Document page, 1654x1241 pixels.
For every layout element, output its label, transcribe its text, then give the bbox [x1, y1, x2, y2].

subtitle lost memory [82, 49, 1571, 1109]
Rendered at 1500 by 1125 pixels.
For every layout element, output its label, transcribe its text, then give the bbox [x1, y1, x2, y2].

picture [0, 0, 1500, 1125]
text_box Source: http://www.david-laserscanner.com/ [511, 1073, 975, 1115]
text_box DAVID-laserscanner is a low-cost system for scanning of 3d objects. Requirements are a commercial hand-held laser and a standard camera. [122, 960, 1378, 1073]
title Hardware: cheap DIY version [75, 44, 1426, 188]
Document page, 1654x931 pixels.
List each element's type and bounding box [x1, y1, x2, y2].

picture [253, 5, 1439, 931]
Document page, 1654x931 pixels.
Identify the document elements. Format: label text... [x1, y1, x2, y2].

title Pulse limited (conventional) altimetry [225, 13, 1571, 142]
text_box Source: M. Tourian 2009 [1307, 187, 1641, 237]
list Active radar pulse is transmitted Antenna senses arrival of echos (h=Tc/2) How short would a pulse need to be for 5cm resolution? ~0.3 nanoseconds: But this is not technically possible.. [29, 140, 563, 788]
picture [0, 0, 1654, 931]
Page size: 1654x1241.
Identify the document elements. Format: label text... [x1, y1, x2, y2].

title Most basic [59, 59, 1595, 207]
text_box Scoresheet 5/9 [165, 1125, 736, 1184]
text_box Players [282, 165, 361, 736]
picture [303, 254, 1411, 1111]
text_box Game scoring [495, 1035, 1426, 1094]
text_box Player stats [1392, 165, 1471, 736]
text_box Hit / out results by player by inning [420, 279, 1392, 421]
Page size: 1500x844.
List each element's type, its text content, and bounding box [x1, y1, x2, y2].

⁂

The request:
From the listing above, pick out and copy in full each line that contains the string "size".

Result of the task:
Page size: 1654x1241.
Page size: 1500x844.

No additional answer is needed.